Fish doesn’t have process substitution like is found in bash and zsh.
It does have process substitution but it works differently, see psub --help
,
for more info and below for a basic example.
ZSH:
python3 <(curl -fsSL viv.dayl.in/viv.py)
FISH:
python3 (curl -fsSL viv.dayl.in/viv.py | psub)
The builtin fish_add_path
has a feature that I was previously accomplishing using zsh wildcards
Namely to add paths to $PATH
only if the exist for example the below with both prepend paths to $PATH only if the exist.
ZSH:
path=(
$HOME/.{go,cargo,pyenv,pixi}/bin(N)
/opt/local/{,s}bin(N)
/usr/{,local/}{,s}bin(N)
$path
)
FISH:
fish_add_path /opt/local/{,s}bin
fish_add_path /usr/{,local}/{,s}bin
fish_add_path $HOME/.{go,cargo,pyenv,pixi,zig}/bin
My fish experiment lasted less than a day. I’ll probably return to fish someday in the future.

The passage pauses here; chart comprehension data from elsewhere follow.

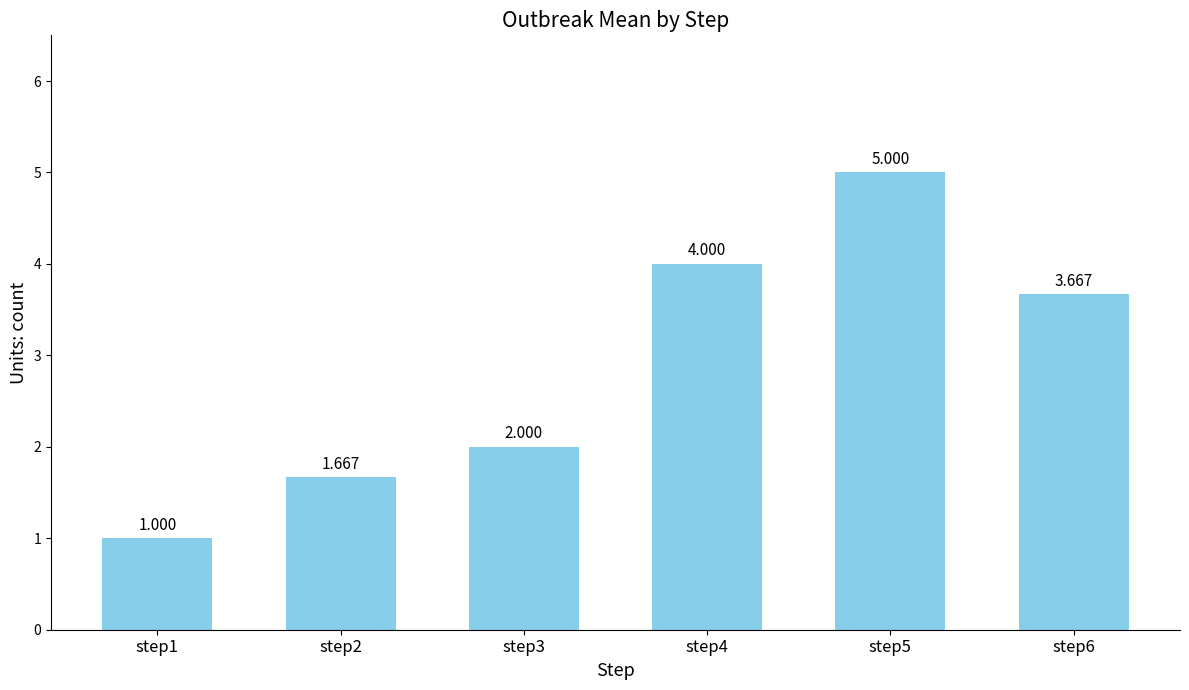

What is the change in value from step4 to step5?

+1.0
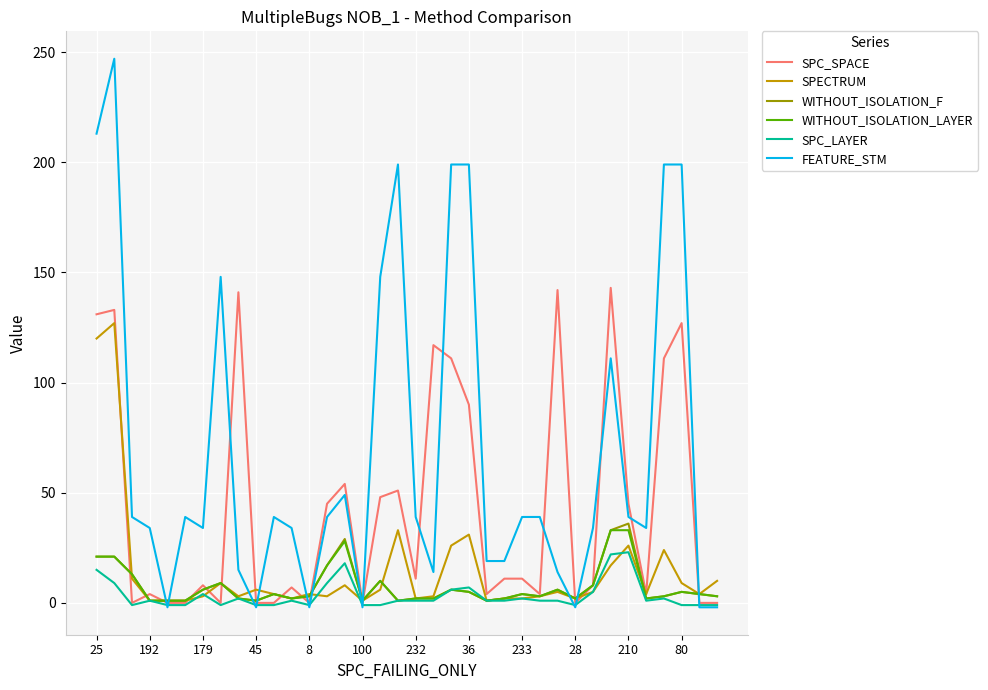

What is the maximum value for WITHOUT_ISOLATION_LAYER?

33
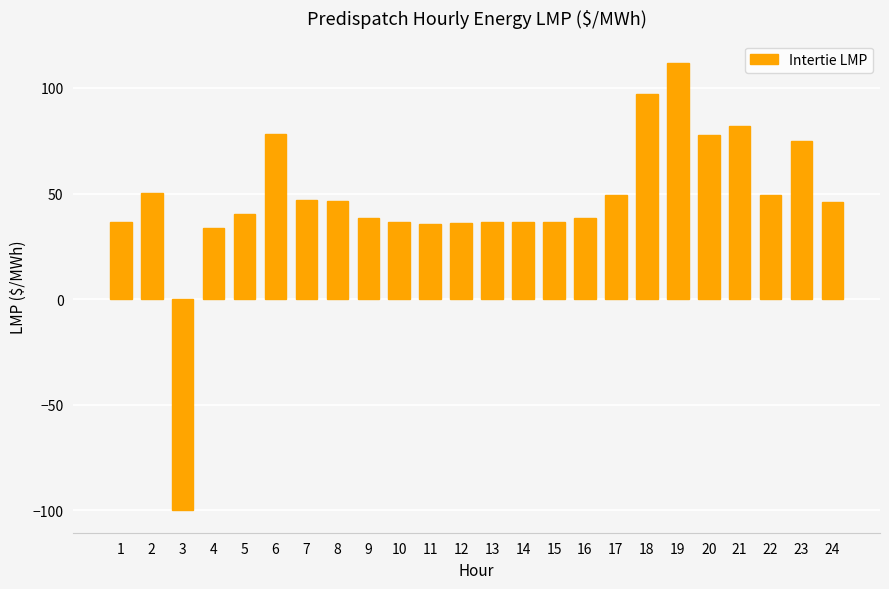

What is the value of the 7th bar from the left?

46.8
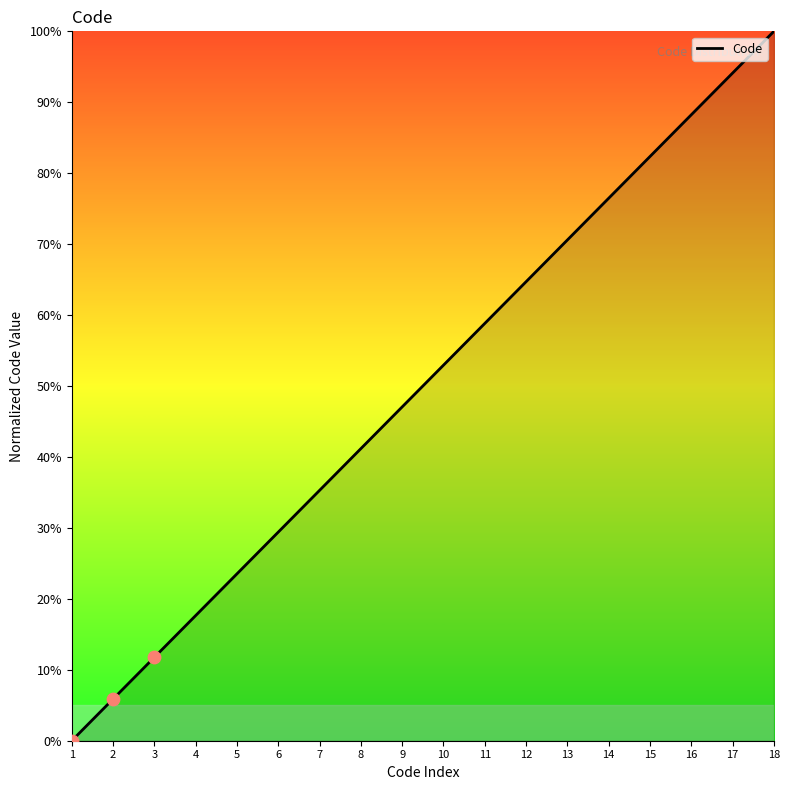

Which has a higher value, 7 or 8?

8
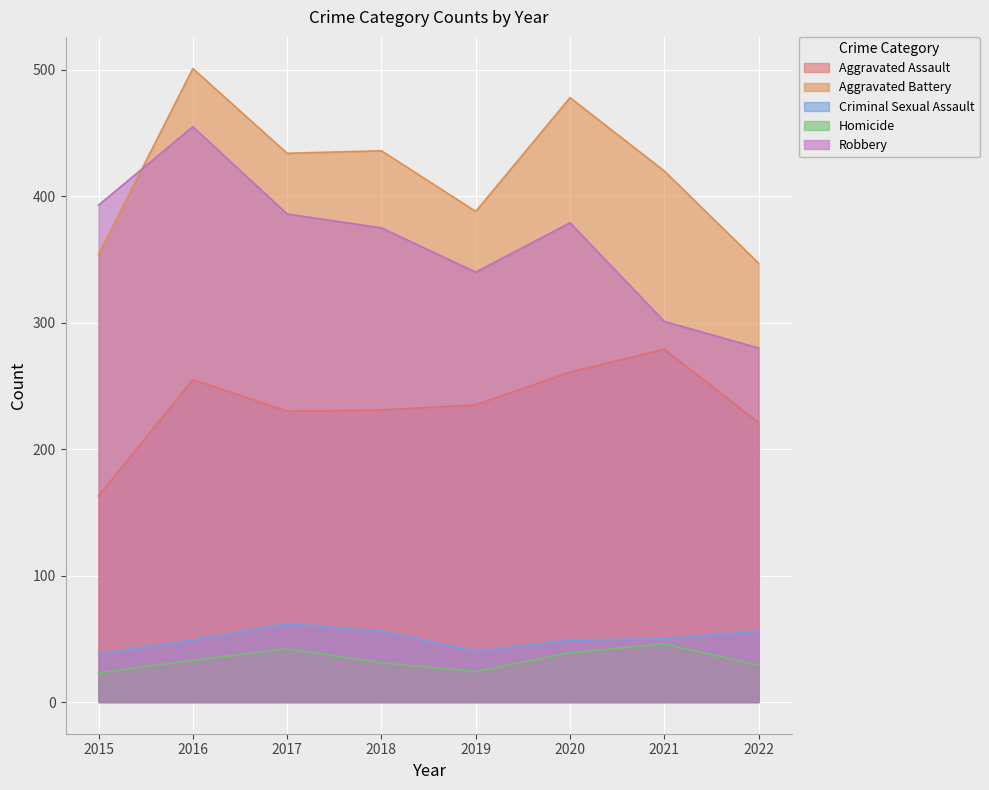

Rank the series at 2022 from lowest to highest value.

Homicide, Criminal Sexual Assault, Aggravated Assault, Robbery, Aggravated Battery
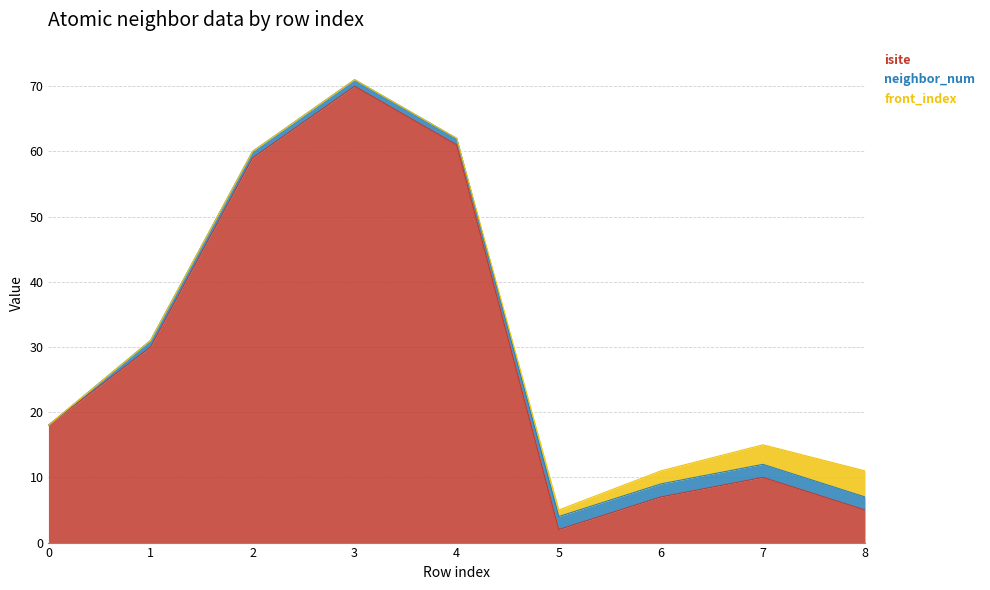

Reading left to right, list all the values displayed in this chart.

isite: 0=18	1=30	2=59	3=70	4=61	5=2	6=7	7=10	8=5
neighbor_num: 0=0	1=1	2=1	3=1	4=1	5=2	6=2	7=2	8=2
front_index: 0=0	1=0	2=0	3=0	4=0	5=1	6=2	7=3	8=4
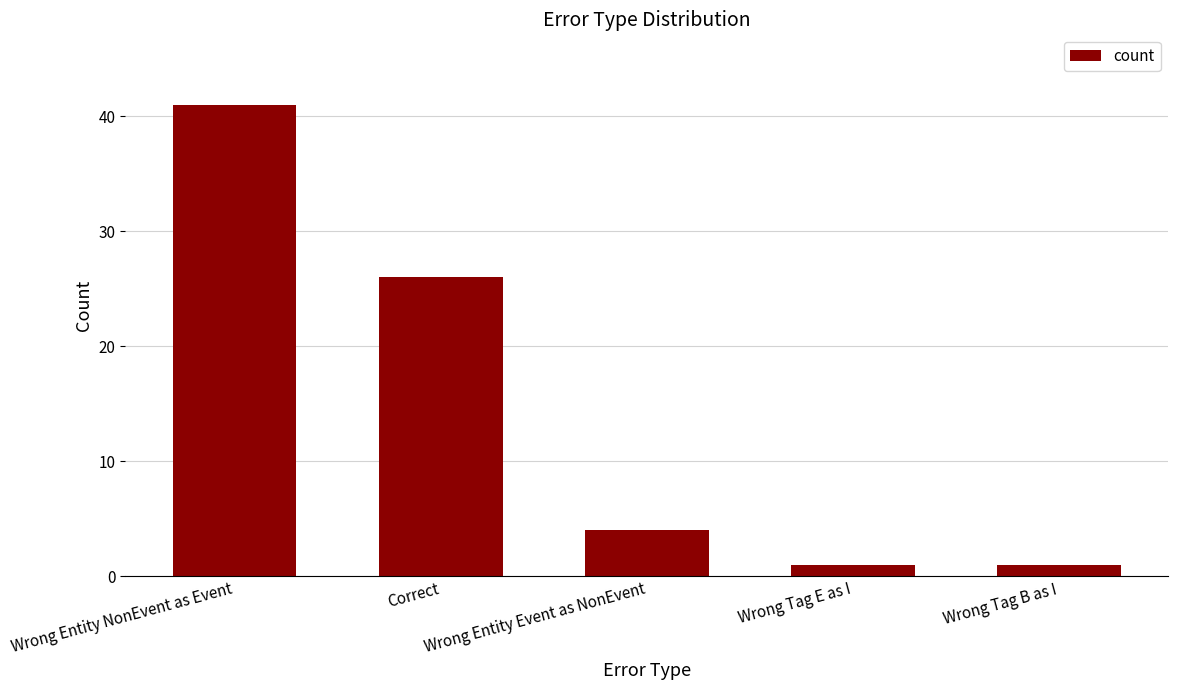

What is the smallest value displayed?

1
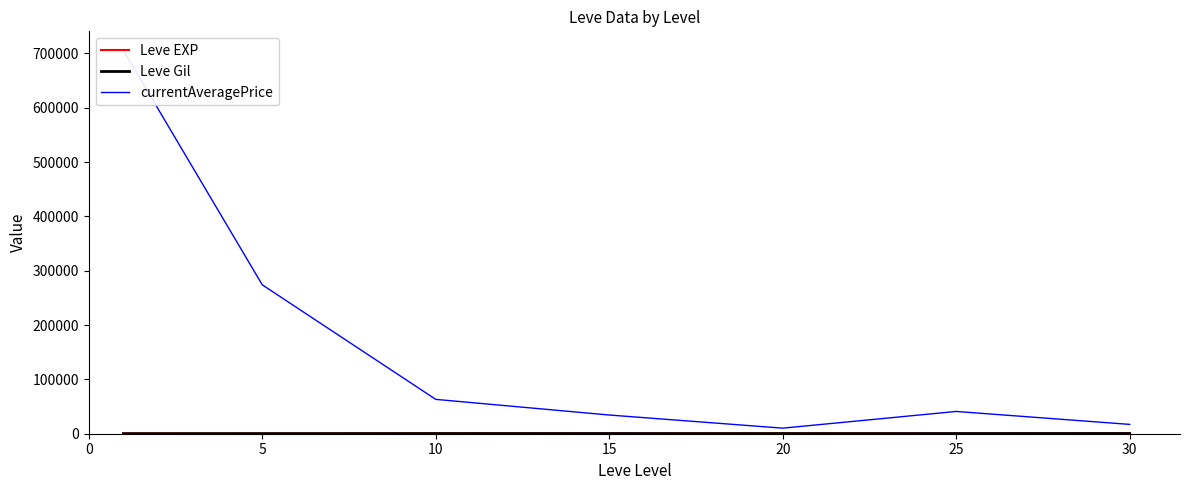

List the series in order of their peak value, highest first.

currentAveragePrice, Leve EXP, Leve Gil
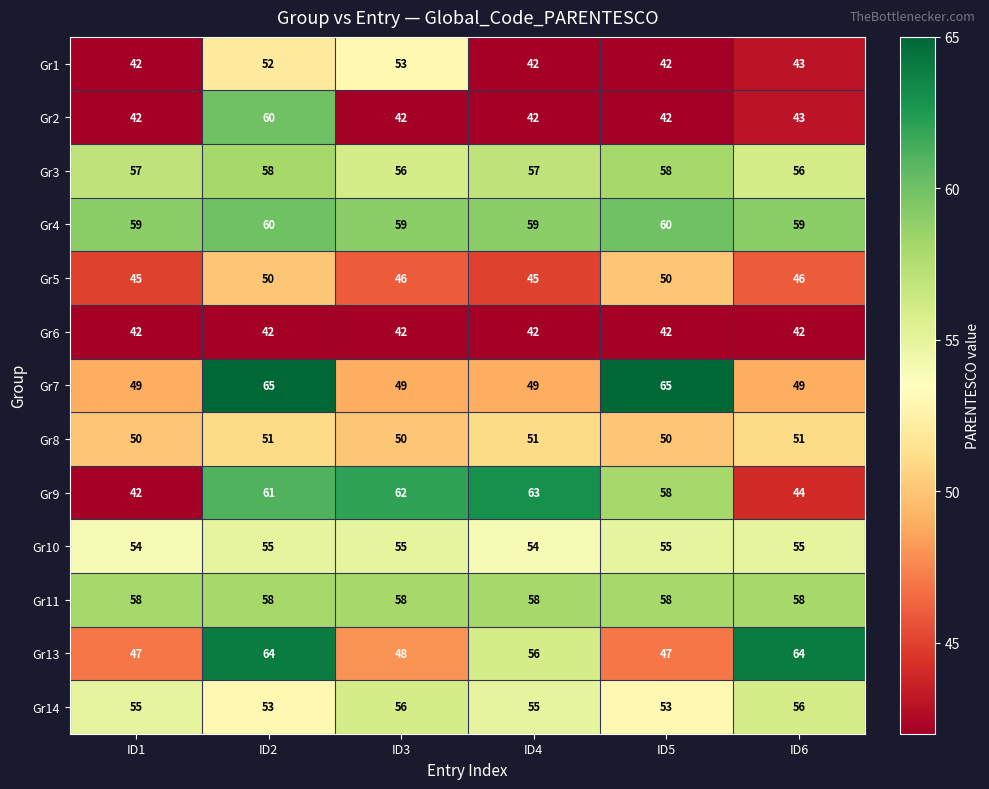

What is the maximum value shown in the chart?

65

Though who knows maybe nushell
will actually make a case as an interactive shell.
When attempting to install it on a remote server resulted in a broken binary that couldn’t produce help output.
Once this PR is fleshed out I’ll probably play around with it again. Working at UT may be the last time I work in an environment where I hesitate to just install something or don’t have root access on servers?
In trying to get a working setup I hit a mind-boggling bug in which I could not identify where a function was defined that was overwriting my custom “l” function.
Using type l --detail
would only tell me that is was “sourced”.
Managed to track down that this was happening in /etc/fish/config.fish
Which I would think is sourced first?
Realistically, I’d run into problems attempting to install zshell from source too, but zsh is ubiquitous enough that I’d probably never NEED to install it on a machine I don’t have root access to.